I'm somewhat less interested in correctness of the results, so long as they're consistent. rlibm and related are definitely neat, but I'm not optimistic they'll become mainstream.


There are lots of cases where you can get away with moderate accuracy. Rotating a lot of batched sprites would be one of them; could easily get away with a mediocre Taylor series approximation, even though it's leaving free accuracy on the table compared to minimax.

But not having _range reduction_ is a bigger problem, I can't see many uses for a sin() approximation that's only good for half wave. And as others have said, if you need range reduction for the approximation to work in its intended use case, that needs to be included in the benchmark because you're going to be paying that cost relative to `std::sin()`.


> tries to implement performance critical numerical codes but doesn't know the implications of Taylor expanding the sine function?

That would be me, I’m afraid. I know little about Taylor series, but I’m pretty sure it’s less than ideal for the use case.

Here’s a better way to implement faster trigonometry functions in C++ https://github.com/Const-me/AvxMath/blob/master/AvxMath/AvxM... That particular source file implements that for 4-wide FP64 AVX vectors.


I am genuinely quite surprised that the sine approximation is the eyeball catcher in that entire repo.

It will only take a 5-line PR to add Horner’s method and Chebyshev’s polynomials and probably around 20 lines of explanations, and everyone passionate about the topic is welcome to add them.

There are more than enough examples in the libraries mentioned above ;)


It's eye catching because it's advertised as a 40x speedup without any caveats.

Oh, I've missed that part. It's hard to fit README's bullet points on a single line, and I've probably removed too many relevant words.

I'll update the README statement in a second, and already patched the sources to explicitly focus on the [-π/2, π/2] range.

Thanks!


I'd suggest simply adding `assert(-M_PI/2 <= x && x <= M_PI/2)` to your function. It won't slow down the code in optimized builds, and makes it obvious that it isn't designed to work outside that range even if people copy/paste the code without reading it or any comments.

____________

# TASK LIST
1. In the forum thread on fast sine approximation, what range were the sources patched to explicitly focus on?
2. Write the next reply in the forum thread on fast sine approximation, following its final post.

# STORED DATA
____________

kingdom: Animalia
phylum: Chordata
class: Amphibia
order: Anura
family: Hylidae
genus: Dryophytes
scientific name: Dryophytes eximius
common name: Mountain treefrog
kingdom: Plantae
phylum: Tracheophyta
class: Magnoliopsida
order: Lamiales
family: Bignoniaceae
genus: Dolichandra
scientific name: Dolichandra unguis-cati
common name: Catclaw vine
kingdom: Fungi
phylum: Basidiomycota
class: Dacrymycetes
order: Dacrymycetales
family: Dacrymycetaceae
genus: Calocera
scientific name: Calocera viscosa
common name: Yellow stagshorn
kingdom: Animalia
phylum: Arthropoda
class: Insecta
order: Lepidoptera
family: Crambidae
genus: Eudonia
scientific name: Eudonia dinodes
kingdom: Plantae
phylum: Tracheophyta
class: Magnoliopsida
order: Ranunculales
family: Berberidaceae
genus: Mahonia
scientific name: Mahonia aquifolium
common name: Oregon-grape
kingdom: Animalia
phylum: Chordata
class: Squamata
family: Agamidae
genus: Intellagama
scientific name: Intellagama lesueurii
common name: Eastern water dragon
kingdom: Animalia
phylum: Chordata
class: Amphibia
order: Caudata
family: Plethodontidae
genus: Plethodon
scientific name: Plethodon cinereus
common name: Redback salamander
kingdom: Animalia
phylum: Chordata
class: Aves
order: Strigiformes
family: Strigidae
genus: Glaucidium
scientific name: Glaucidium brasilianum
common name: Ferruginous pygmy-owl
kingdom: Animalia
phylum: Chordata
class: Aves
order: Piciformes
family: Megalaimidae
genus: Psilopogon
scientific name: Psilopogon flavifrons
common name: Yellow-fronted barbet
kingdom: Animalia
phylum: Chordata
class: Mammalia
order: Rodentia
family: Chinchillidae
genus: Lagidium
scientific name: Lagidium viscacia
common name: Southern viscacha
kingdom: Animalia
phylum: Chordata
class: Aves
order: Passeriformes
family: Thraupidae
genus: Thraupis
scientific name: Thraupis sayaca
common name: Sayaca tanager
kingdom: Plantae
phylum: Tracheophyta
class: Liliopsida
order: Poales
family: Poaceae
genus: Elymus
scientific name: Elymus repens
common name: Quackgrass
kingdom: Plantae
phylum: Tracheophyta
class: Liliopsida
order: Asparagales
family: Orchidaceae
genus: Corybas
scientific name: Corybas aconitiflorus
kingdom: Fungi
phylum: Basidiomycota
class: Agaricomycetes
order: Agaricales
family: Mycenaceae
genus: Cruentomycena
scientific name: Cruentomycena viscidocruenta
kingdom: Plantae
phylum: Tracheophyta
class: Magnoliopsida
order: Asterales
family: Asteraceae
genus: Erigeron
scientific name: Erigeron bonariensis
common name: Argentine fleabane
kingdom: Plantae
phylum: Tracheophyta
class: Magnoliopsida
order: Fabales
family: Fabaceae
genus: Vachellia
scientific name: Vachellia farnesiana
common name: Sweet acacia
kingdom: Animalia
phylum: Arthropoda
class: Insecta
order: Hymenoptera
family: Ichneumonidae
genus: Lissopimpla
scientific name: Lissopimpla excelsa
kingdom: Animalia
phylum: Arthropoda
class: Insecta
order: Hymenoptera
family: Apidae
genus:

____________

# TASK RESPONSES
1. The [-π/2, π/2] range.

2.
Also, it would be good to have even in a "production" use of a function like this, in case something outside that range reaches it by accident.


Yes, that’s a very productive suggestion! Feel free to open a PR, or I’ll just patch it myself in a couple of hours when I’m back to the computer. Thanks!

No. Do not use Taylor series approximations in your real code. They are slow and inaccurate. You can do much, much better with some basic numerical analysis. Chebyshev and Remez approximations will give you more bang for your buck every time.

> but it’s important to remember that this is still educational material.

Then it should be educating on the applicability and limitations of things like this instead of just saying "reduced accuracy" and hoping the reader notices the massive issues? Kinda like the ffast-math section does.


This is kind of a dumb objection. If your sine function has good accuracy in [-pi/2, pi/2], you can compute all other values by shifting the argument and/or multiplying the result by -1.

But then you have to include this in the benchmark and it will no longer be 40x faster.

There are a bunch of real situations where you can assume the input will be in a small range. And while reducing from [-pi;pi] or [-2*pi;2*pi] or whatever is gonna slow it down somewhat, I'm pretty sure it wouldn't be too significant, compared to the FP arith. (and branching on inputs outside of even that expanded target expected range is a fine strategy realistically)

Most real math libraries will do this with only a quarter of the period, accounting for both sine and cosine in the same numerical approximation. You can then do range reduction into the region [0, pi/2) and run your approximation, flipping the X or Y axis as appropriate for either sine or cosine. This can be done branchlessly and in a SIMD-friendly way, and is far better than using a higher-order approximation to cover a larger region.

> branching on inputs outside of the target expected range is a fine strategy realistically

branches at this scale are actually significant, and so will drastically impact being able to achieve 40x faster as claimed


That's only if they're unpredictable; sure, perhaps on some workload it'll be unpredictable whether the input to sin/cos is grater than 2*pi, but I'm pretty sure on most it'll be nearly-always a "no". Perhaps not an optimization to take in general, but if you've got a workload where you're fine with 0.5% error, you can also spend a couple seconds thinking about what range of inputs to handle in the fast path. (hence "target expected range" - unexpected inputs getting unexpected branches isn't gonna slow down things if you've calibrated your expectations correctly; edited my comment slightly to make it clearer that that's about being out of the expanded range, not just [-pi/2,pi/2])

Assuming an even distribution over a single iteration of sin, that is [0,pi], this will have a ~30% misprediction rate. That's not rare.

I'm of course not suggesting branching in cases where you expect a 30% misprediction rate. You'd do branchless reduction from [-2*pi;2*pi] or whatever you expect to be frequent, and branch on inputs with magnitude greater than 2*pi if you want to be extra sure you don't get wrong results if usage changes.

Again, we're in a situation where we know we can tolerate a 0.5% error, we can spare a bit of time to think about what range needs to be handled fast or supported at all.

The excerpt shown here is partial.